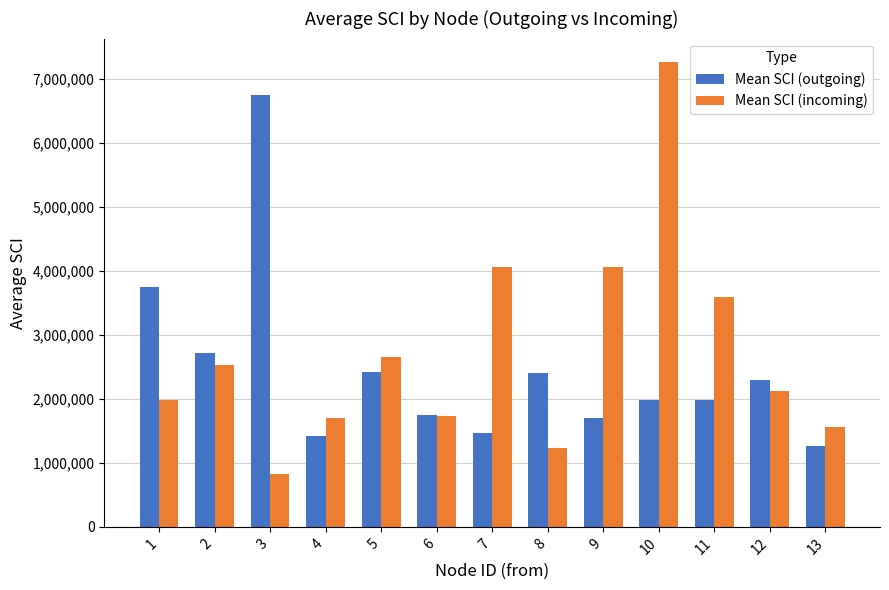

Is it true that Mean SCI (incoming) equals 2748892 at 9?

False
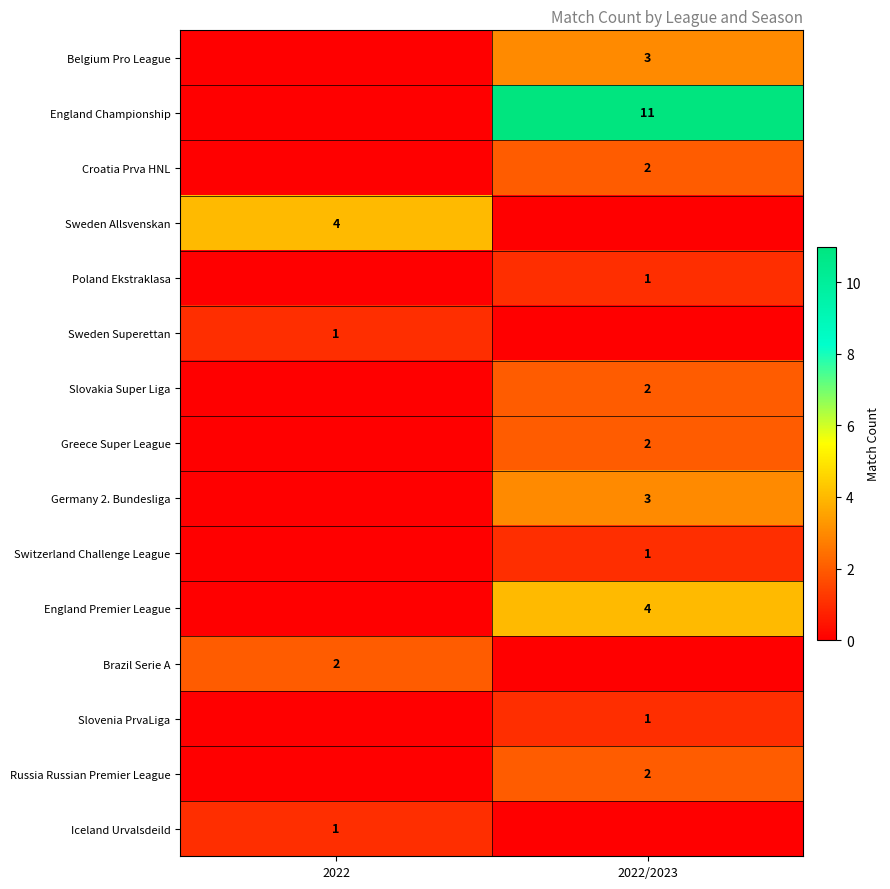

Is the value of Belgium Pro League at 2022/2023 greater than the value of Slovakia Super Liga at 2022/2023?

Yes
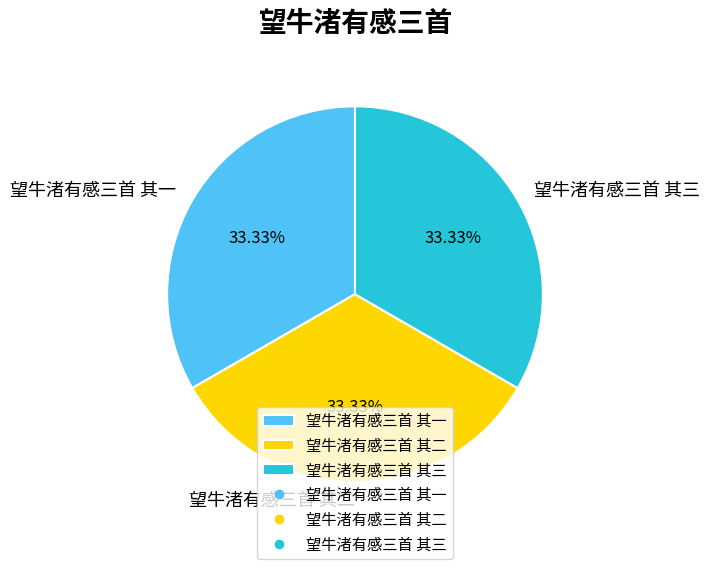

How many slices are in this pie chart?

3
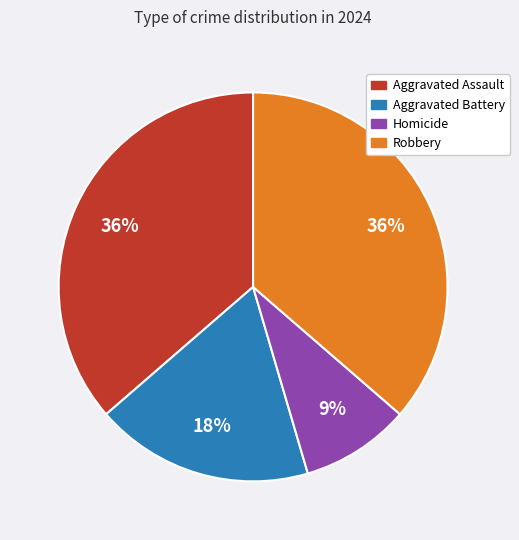

How many segments does this pie chart have?

4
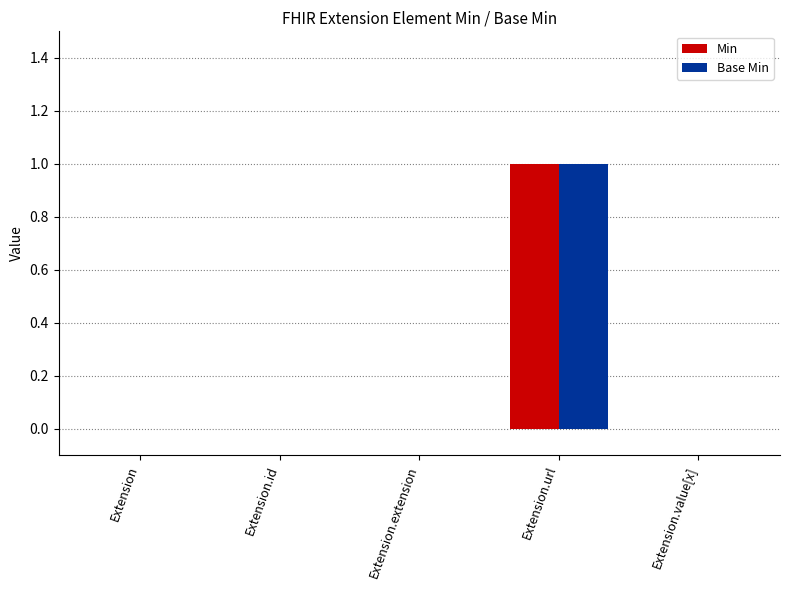

How many groups of bars are there?

5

- - - -

Your instructions —
Reproduce the whole listing above line for line, without the pictures.

Task answer —
Is it true that Mean SCI (incoming) equals 2748892 at 9?

False

Is the value of Belgium Pro League at 2022/2023 greater than the value of Slovakia Super Liga at 2022/2023?

Yes

How many slices are in this pie chart?

3

How many segments does this pie chart have?

4

How many groups of bars are there?

5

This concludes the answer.